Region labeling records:
========================================
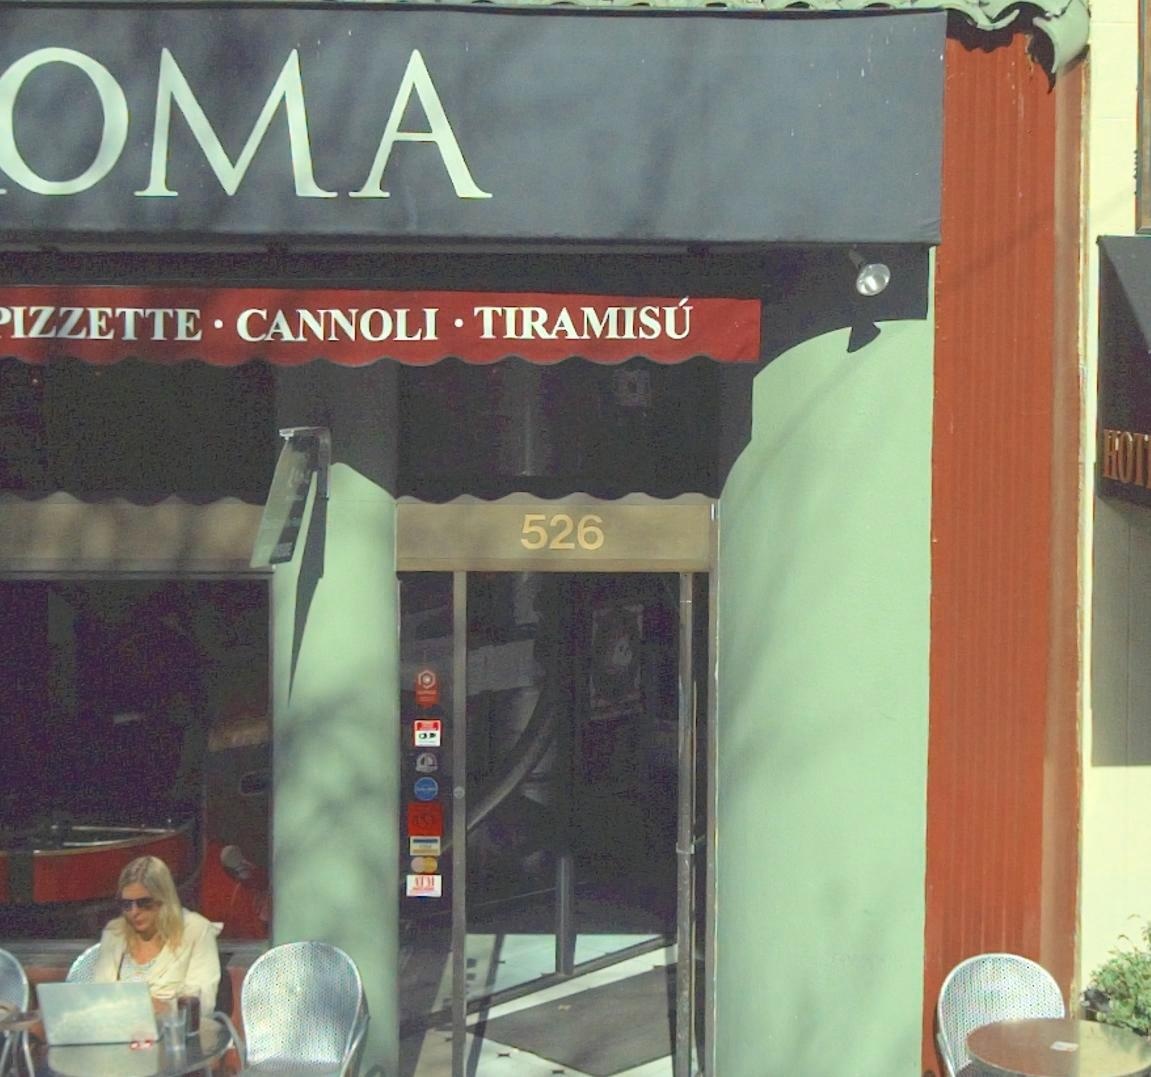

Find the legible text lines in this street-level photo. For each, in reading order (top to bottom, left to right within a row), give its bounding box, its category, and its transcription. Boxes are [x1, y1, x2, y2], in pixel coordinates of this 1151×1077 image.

[129, 40, 509, 202] None: MA
[5, 303, 696, 344] None: IZZETTE*CANNOLI*TIRAMISU
[1100, 426, 1150, 492] None: HOT
[518, 512, 606, 552] StreetNumber: 526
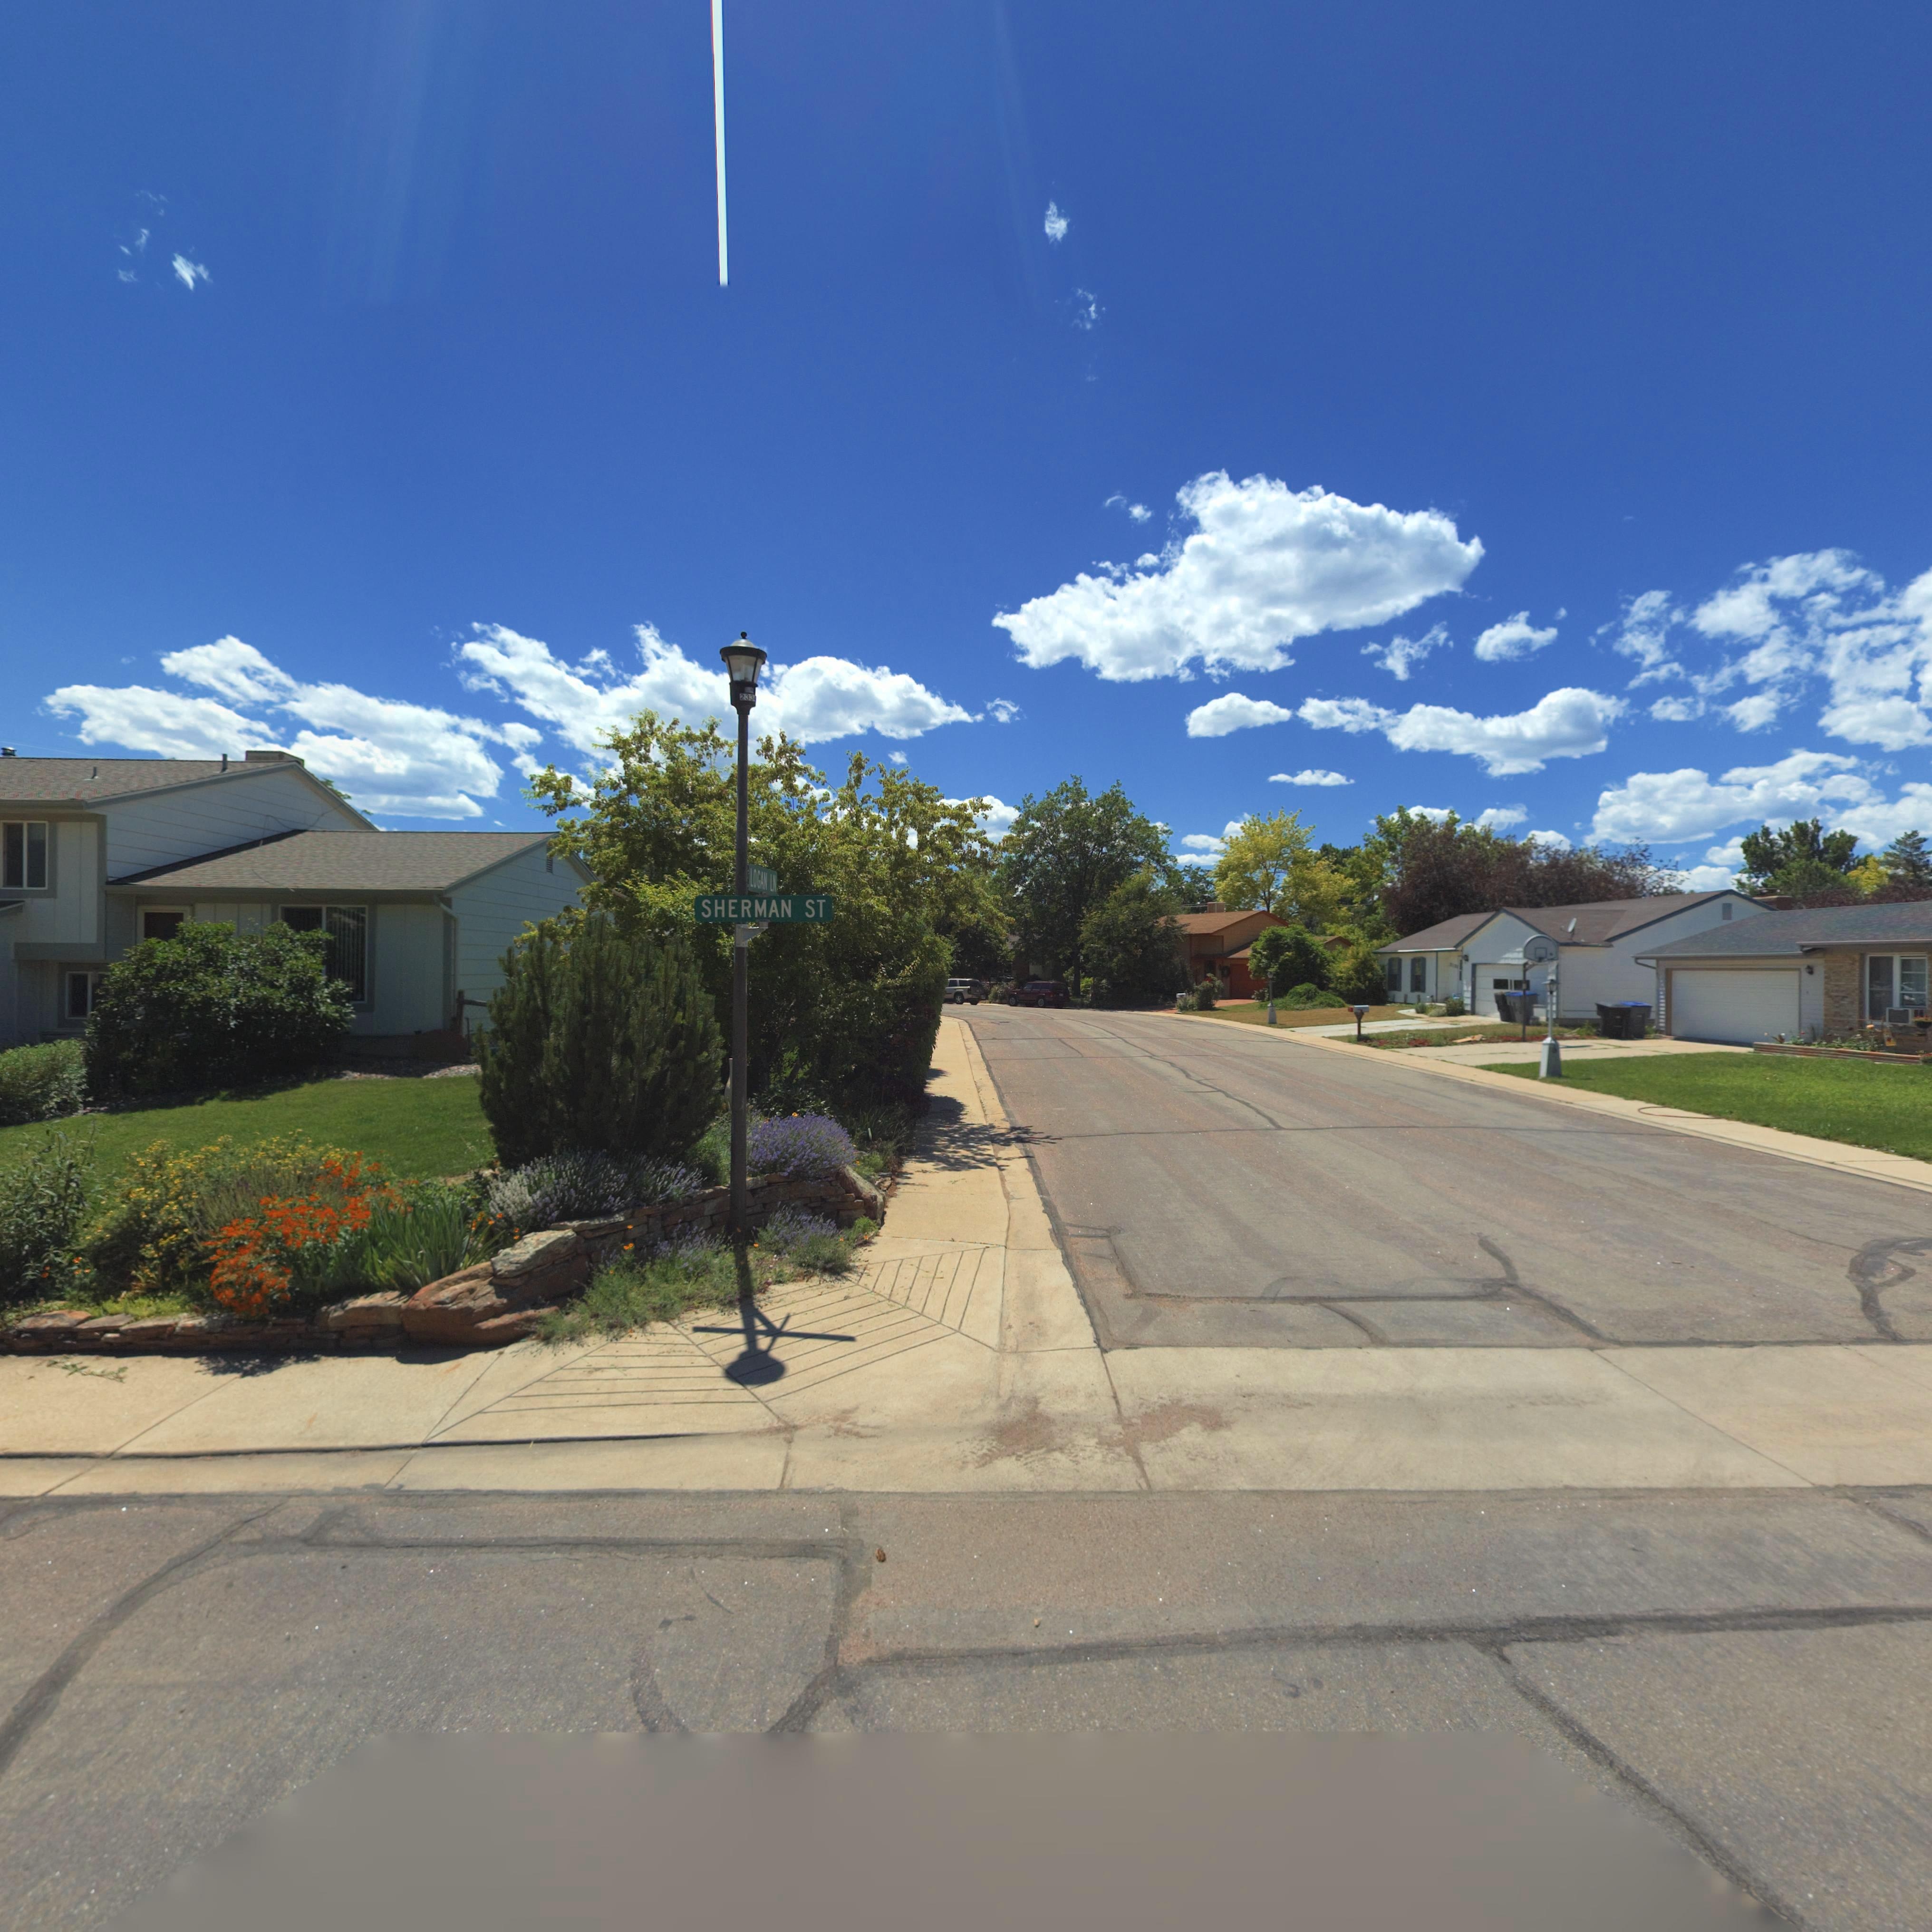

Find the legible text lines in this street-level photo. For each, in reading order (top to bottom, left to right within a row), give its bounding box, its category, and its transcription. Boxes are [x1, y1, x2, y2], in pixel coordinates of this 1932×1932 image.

[749, 867, 777, 893] StreetName: LOGAN LN
[702, 899, 825, 917] StreetName: SHERMAN ST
========================================
WHAT THIS TASK INVOLVES: Copy out every line of the material above word for word, omitting the pictures.

EXERCISE SOLUTION:
Find the legible text lines in this street-level photo. For each, in reading order (top to bottom, left to right within a row), give its bounding box, its category, and its transcription. Boxes are [x1, y1, x2, y2], in pixel coordinates of this 1151×1077 image.

[129, 40, 509, 202] None: MA
[5, 303, 696, 344] None: IZZETTE*CANNOLI*TIRAMISU
[1100, 426, 1150, 492] None: HOT
[518, 512, 606, 552] StreetNumber: 526

Find the legible text lines in this street-level photo. For each, in reading order (top to bottom, left to right within a row), give its bounding box, its category, and its transcription. Boxes are [x1, y1, x2, y2], in pixel coordinates of this 1932×1932 image.

[749, 867, 777, 893] StreetName: LOGAN LN
[702, 899, 825, 917] StreetName: SHERMAN ST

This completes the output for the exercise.